I want to bring a democratic revolution, says Macron

Former economy minister announces bid for French presidency, seeing himself as a maverick outsider

- By Henry Samuel in Paris for the

FRANCE is blocked by vested interests and cannot go on with the same old faces, claimed a 38-year-old ex-banker who set a cat among the pigeons on both the Right and Left yesterday by announcing his candidacy French presidency.

After weeks of pseudo-suspense, Emmanuel Macron threw his hat into the presidenti­al ring and vowed to depart from “the same men and ideas” that have run the country’s politics for decades.

Mr Macron was President François Hollande’s éminence grise at the Elysée, advising him on economic reform before serving as economy minister from 2014 to this year.

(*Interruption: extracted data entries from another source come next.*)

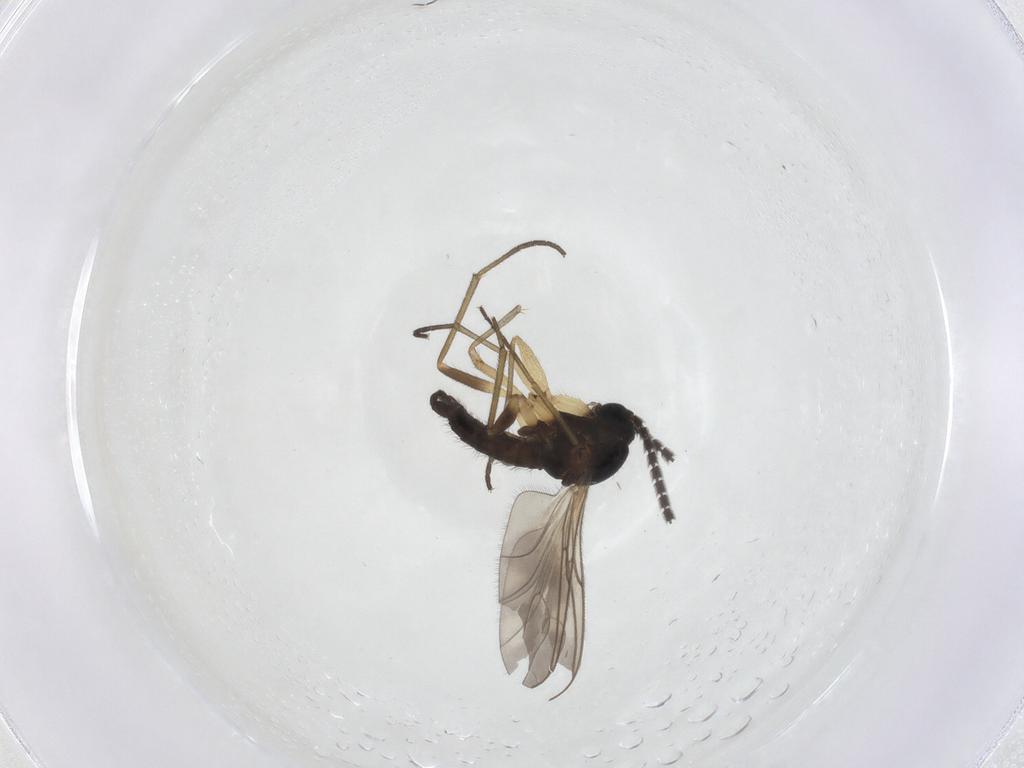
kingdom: Animalia
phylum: Arthropoda
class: Insecta
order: Diptera
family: Sciaridae
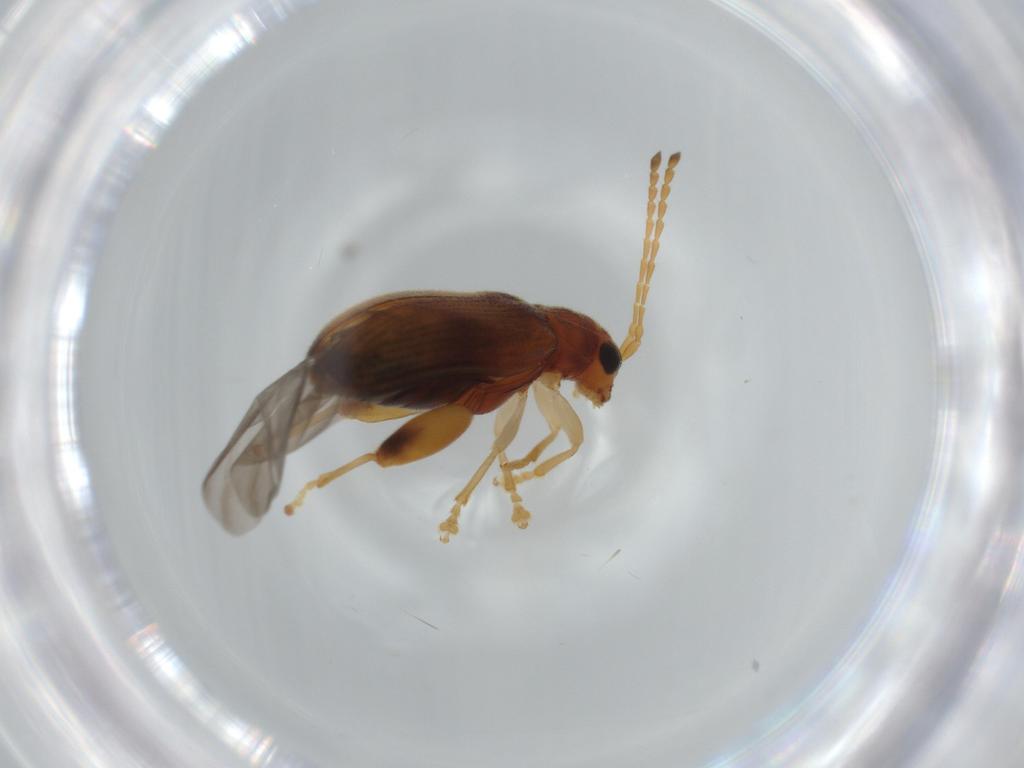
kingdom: Animalia
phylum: Arthropoda
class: Insecta
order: Coleoptera
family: Chrysomelidae
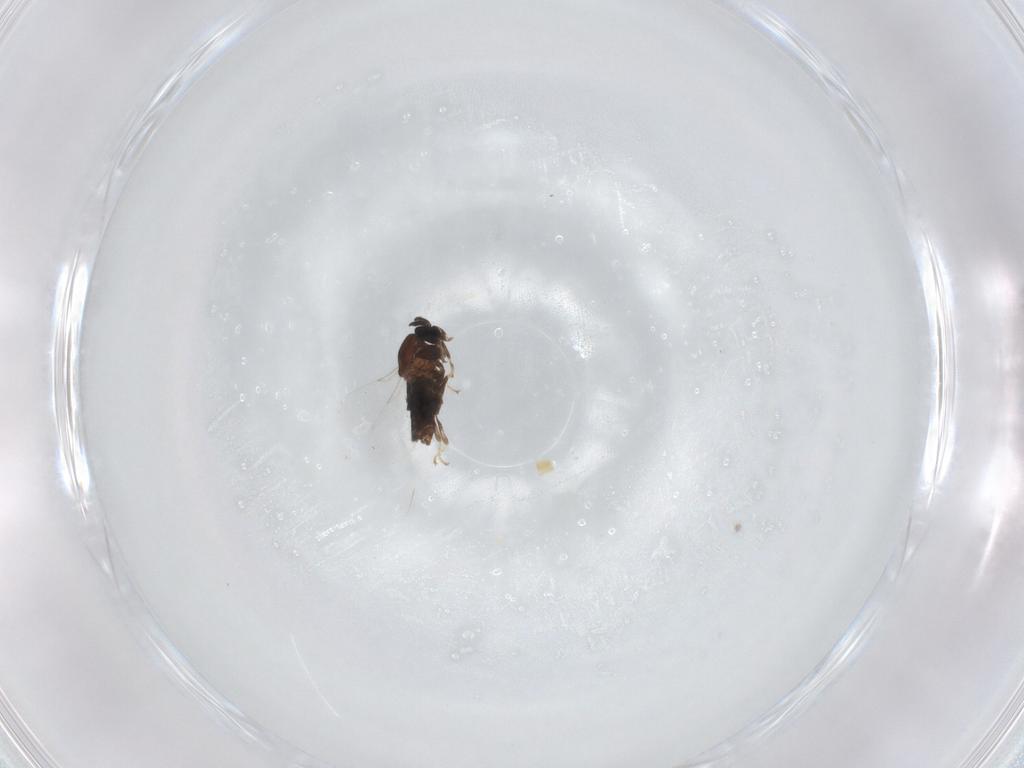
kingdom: Animalia
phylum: Arthropoda
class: Insecta
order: Diptera
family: Scatopsidae
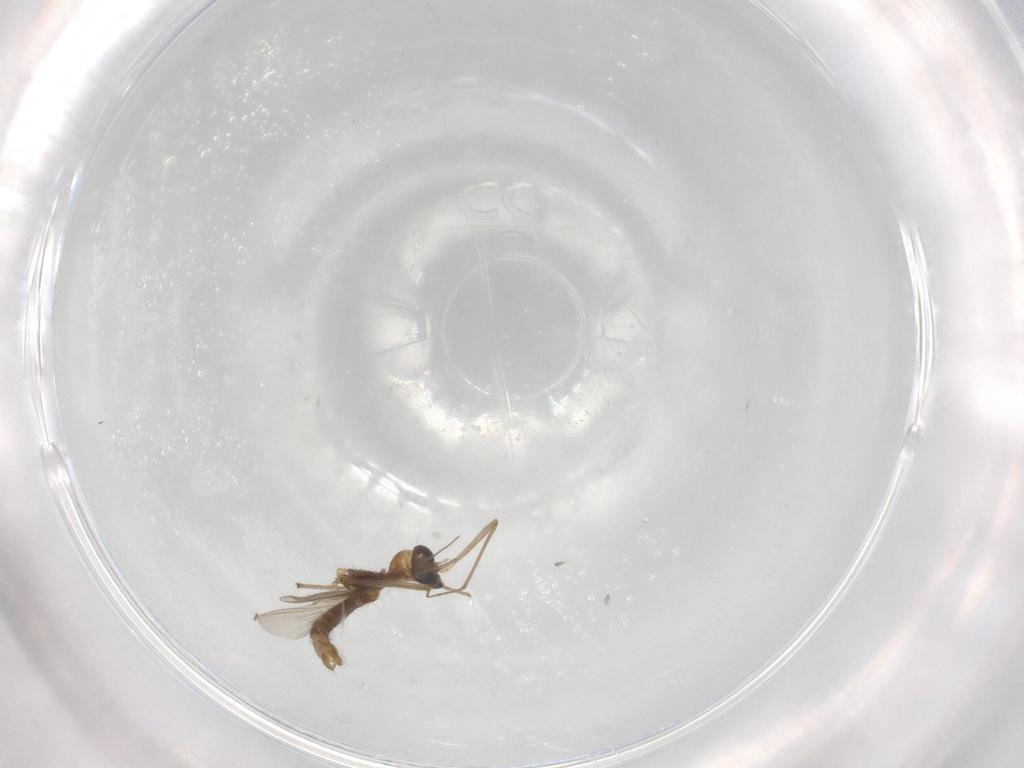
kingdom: Animalia
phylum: Arthropoda
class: Insecta
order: Diptera
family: Chironomidae
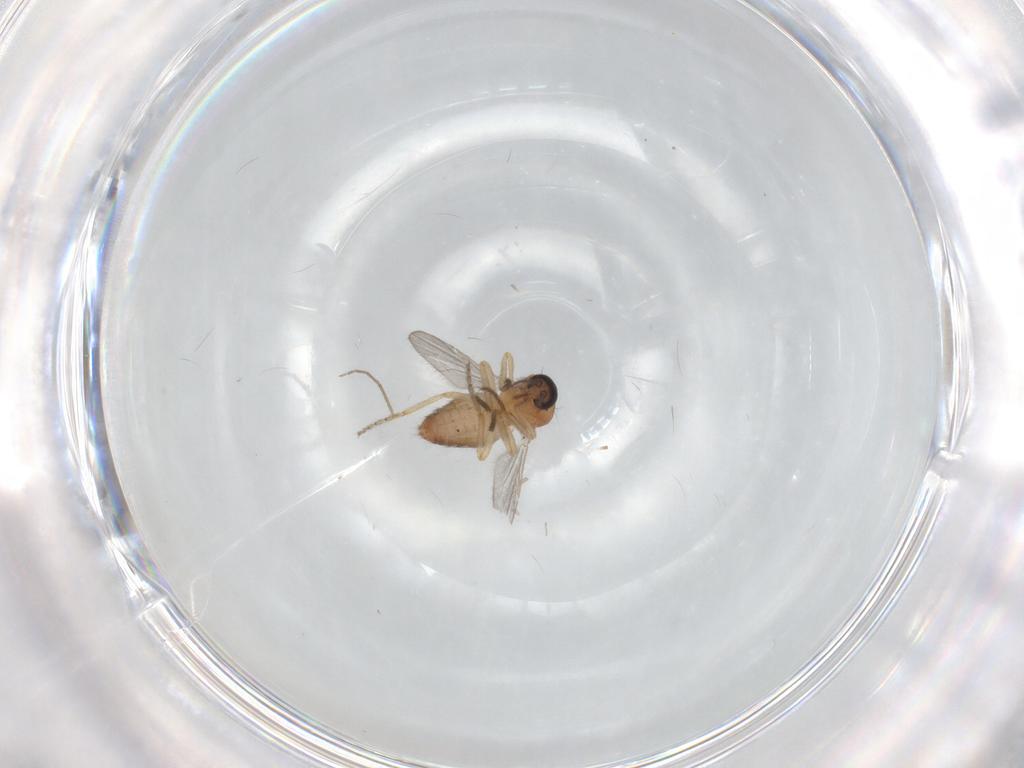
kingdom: Animalia
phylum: Arthropoda
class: Insecta
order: Diptera
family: Ceratopogonidae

But he angered his former mentor by resigning to create his new centrist political movement, called En Marche (“On the Move”). Yesterday, he became the latest French presidenti­al hopeful to cast himself as a maverick outsider in the wake of Donald Trump’s victory in America.

“I’ve seen the emptiness of our political system from the inside… I reject this system,” he said, calling for a “democratic revolution”.

Speaking from a gritty Parisian suburb, the clean-cut, pro-business exminister, who is married to a divorcee 20 year his senior and who has never held elected office, insisted he was “neither of the Left or the Right” but “for France”. He has no party apparatus but has won popularity for pledging to free up France’s sclerotic labour laws to bring jobs to deprived areas.

The mainstream centre-Right French Republican­s party is tipped to win France’s two-stage presidenti­al election in April and May, but the Trump victory has sent jitters through the political establishm­ent.

Mr Macron’s candidacy has fuelled that uncertaint­y, with the Republican­s and ruling Socialist parties yet to nominate their candidates, less than six months before the vote.

A buoyant far-Right Front National under leader Marine Le Pen, who announced her slogan “In the name of the people” yesterday, insisted that a Trump victory could herald another surprise in her favour in France.

“Mr Macron is a candidate of the banks, there’s always one,” she said dismissive­ly.

She chose a blue rose to illustrate her campaign as “the symbol of the people being able to make possible what the elites constantly present as impossible”, she said in her speech.

A poll on Tuesday suggested Mr Macron is one of France’s most “presidenti­al” figures behind election favourite Alain Juppé, a 71-year-old former prime minister promising to foster a “happy identity” for France while cutting state spending. He is seeking the Republican­s’ nomination ahead of ex-president Nicolas Sarkozy and former prime minister François Fillon.